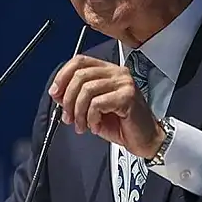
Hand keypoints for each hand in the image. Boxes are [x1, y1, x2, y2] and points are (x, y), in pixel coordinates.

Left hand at [48, 55, 164, 158]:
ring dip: (79, 112)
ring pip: (87, 90)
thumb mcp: (93, 109)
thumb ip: (78, 98)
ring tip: (82, 126)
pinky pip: (97, 103)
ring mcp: (124, 83)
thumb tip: (59, 94)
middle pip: (81, 75)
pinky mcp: (127, 97)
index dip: (63, 76)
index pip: (80, 61)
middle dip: (69, 99)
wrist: (145, 140)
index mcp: (109, 71)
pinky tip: (96, 126)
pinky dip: (91, 118)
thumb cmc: (122, 125)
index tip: (56, 93)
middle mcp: (117, 73)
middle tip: (68, 117)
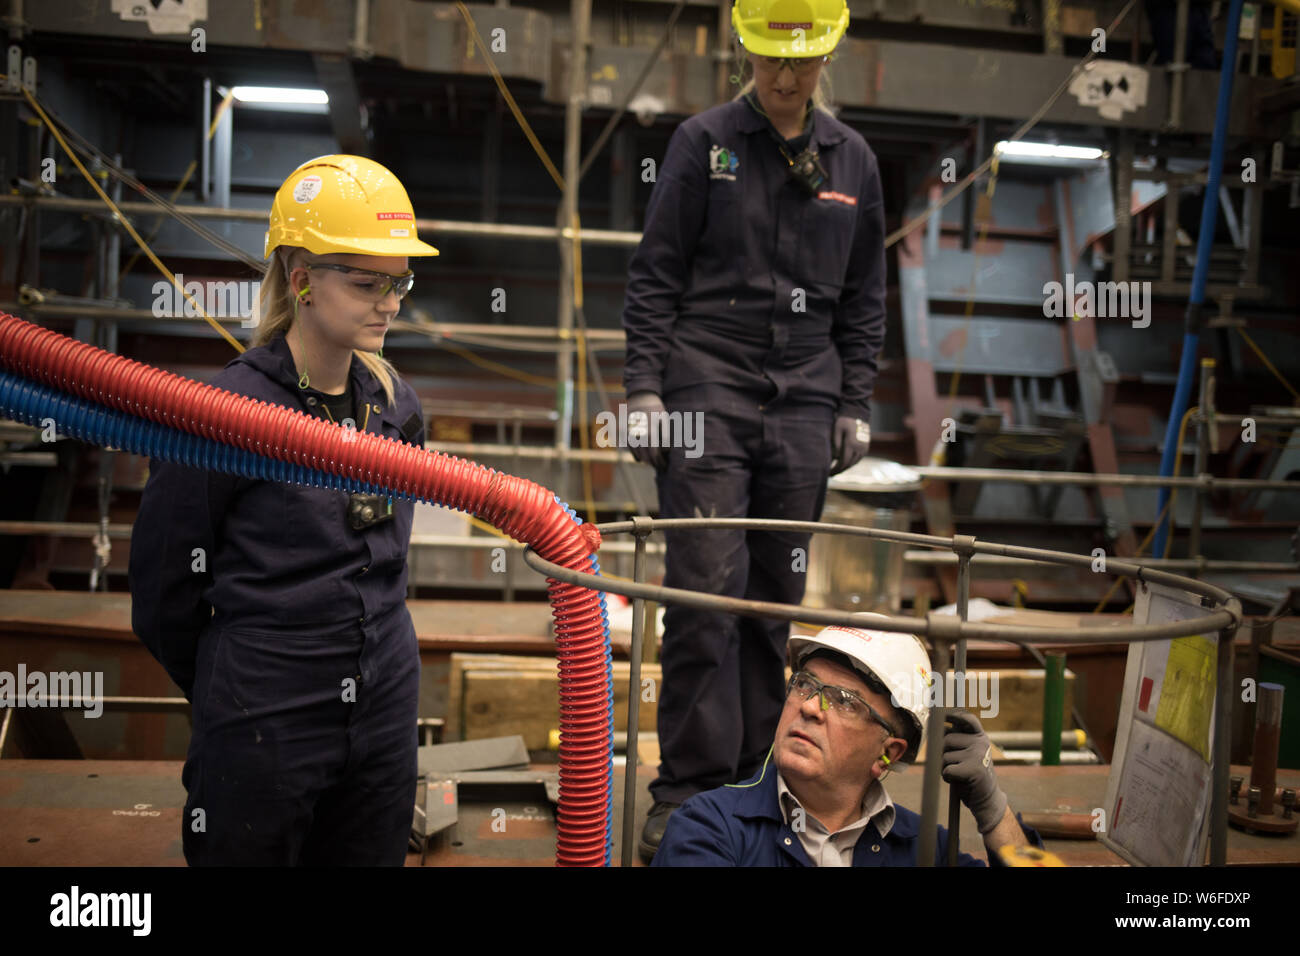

_The task_
Write out all the records again, exactly, minus any pictures.

_Answer space_
Hand keypoints for each hand in the image. Boxes are [x1, y1, x2, y2] and points are (x, y), in pixel coordinates.

Left hand at [48, 55, 164, 158]:
ring dip: (79, 112)
ring pip: (87, 90)
thumb mcp: (93, 109)
thumb ip: (78, 98)
ring tip: (82, 126)
pinky pip: (97, 103)
ring mcp: (124, 83)
thumb tip: (59, 94)
middle pip: (81, 75)
pinky mcp: (127, 97)
index dip: (63, 76)
index pip: (80, 61)
middle dip: (69, 99)
wrist: (145, 140)
index mcp: (109, 71)
pinky tip: (96, 126)
pinky dip: (91, 118)
thumb cmc: (122, 125)
index tip: (56, 93)
middle mcp: (117, 73)
middle tip: (68, 117)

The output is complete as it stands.